As for the monologue itself, Flynn penned it as part of a writing exercise “when I was like in fugue state, all in one afternoon.” She initially didn’t plan to put it in the book, “but I just liked it so much, and it did feel like it came from Amy … And I’m so glad I did because that’s the one thing I hear about all the time from people.”
Instead of writing part of the book from one perspective first and then the rest of the book from the other, Flynn regularly switched between Nick and Amy’s perspectives as she wrote. “I have enough trouble keeping my thoughts organized without adding any extra challenges! So I tend to write in order,” she told Chatelaine. “And, truth be told, it was probably healthier for me, mentally, to switch back and forth than to stay in Amy’s or Nick’s head for too long a time.”
Since its publication, Gone Girl has been hotly debated. Its conflicting male and female perspectives, which come from two extremely flawed characters, make its gender politics an obvious topic, with some claiming that the portrayal of Amy is misogynistic. Flynn, who is a feminist, has loudly disagreed with that notion. “I’ve certainly been called a misogynist, and that to me is strange,” the author told TIME. “It feels so old-fashioned to think because you write about awful women that you don’t like women. To me it’s worse to only write about good women. I’m tired of women as the supporting character, women as the helpmate, women as the adorably flawed heroine–she can be front and center, but only if she falls down a lot and has trouble with men.”

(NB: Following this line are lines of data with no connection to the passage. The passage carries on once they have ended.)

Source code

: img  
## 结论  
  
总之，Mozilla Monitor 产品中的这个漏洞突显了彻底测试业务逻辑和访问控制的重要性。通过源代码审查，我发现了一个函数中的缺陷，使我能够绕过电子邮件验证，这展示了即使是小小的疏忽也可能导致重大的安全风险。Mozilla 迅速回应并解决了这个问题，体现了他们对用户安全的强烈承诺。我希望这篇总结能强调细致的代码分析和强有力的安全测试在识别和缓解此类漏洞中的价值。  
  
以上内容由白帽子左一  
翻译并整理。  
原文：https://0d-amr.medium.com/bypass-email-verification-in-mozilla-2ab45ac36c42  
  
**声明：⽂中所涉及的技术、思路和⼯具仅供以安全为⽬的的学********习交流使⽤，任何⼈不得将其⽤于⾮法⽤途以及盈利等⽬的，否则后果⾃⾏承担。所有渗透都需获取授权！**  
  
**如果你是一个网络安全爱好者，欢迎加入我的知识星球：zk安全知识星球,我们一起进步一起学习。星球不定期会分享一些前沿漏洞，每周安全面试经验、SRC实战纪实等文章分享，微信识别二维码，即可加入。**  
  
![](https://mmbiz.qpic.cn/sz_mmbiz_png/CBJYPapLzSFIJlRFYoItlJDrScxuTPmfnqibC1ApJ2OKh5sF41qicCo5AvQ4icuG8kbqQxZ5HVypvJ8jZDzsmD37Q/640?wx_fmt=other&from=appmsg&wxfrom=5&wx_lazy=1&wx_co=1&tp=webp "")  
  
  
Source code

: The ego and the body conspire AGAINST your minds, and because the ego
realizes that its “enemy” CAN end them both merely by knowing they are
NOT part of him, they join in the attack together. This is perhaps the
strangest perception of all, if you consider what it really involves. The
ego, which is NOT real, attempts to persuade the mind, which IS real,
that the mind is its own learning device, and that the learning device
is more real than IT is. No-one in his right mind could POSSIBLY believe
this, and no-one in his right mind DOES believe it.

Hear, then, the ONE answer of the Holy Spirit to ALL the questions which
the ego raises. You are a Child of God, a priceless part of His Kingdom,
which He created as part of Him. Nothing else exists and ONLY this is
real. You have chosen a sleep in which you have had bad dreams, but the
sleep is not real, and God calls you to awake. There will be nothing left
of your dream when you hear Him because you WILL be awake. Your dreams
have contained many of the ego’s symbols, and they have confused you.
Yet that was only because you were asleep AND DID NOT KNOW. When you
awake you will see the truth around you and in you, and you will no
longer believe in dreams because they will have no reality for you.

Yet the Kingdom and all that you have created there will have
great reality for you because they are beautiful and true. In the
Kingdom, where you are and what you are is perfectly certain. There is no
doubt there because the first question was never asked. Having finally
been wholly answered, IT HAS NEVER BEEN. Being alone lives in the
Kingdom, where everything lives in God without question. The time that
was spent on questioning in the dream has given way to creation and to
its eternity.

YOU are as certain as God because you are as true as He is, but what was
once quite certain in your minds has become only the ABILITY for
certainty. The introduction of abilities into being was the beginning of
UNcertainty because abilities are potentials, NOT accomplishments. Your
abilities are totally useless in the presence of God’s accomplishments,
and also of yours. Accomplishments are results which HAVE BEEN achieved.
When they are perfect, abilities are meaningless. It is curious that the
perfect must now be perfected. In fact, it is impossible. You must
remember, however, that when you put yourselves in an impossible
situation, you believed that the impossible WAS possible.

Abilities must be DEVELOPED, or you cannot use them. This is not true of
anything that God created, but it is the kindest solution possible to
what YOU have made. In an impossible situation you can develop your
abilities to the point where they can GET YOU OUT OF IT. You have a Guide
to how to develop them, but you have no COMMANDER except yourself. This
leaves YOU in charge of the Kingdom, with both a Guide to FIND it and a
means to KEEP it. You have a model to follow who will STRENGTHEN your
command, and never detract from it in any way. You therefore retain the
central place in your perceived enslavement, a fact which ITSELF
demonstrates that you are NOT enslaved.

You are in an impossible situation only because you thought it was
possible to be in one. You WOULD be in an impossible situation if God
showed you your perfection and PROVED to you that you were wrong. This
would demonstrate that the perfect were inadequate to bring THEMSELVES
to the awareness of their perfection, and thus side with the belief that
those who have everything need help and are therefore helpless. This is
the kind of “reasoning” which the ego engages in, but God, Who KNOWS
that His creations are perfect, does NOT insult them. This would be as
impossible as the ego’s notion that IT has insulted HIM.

Fynn’s first two novels, Sharp Objects and Dark Places, featured extremely isolated protagonists; for Gone Girl, her third novel, Flynn told Publishers Weekly that she wanted to explore how marriage is capable of bringing out both the best and worst in people. “In its way marriage is sort of like a long con, because you put on display your very best self during courtship, yet at the same time the person you marry is supposed to love you warts and all,” she said. “But your spouse never sees those warts really until you get deeper into the marriage and let yourself unwind a bit.”
According to Flynn, when she’s writing, she usually finds herself obsessing over a particular song. With Gone Girl it was “Lose Yourself,” the Oscar-winning hip hop classic Eminem wrote for the film 8 Mile.
When Amy meets her former boyfriend in a casino, she becomes unnerved when she notices a stranger staring at her. He approaches her and asks if she’s “any relation to the Enloe family.” It’s a nod to Detective Craig Enloe of the Overland Park Police Department, whom Flynn thanked in her acknowledgments for replying to her “42,000 emails … with patience, good humor, and exactly the right amount of information.”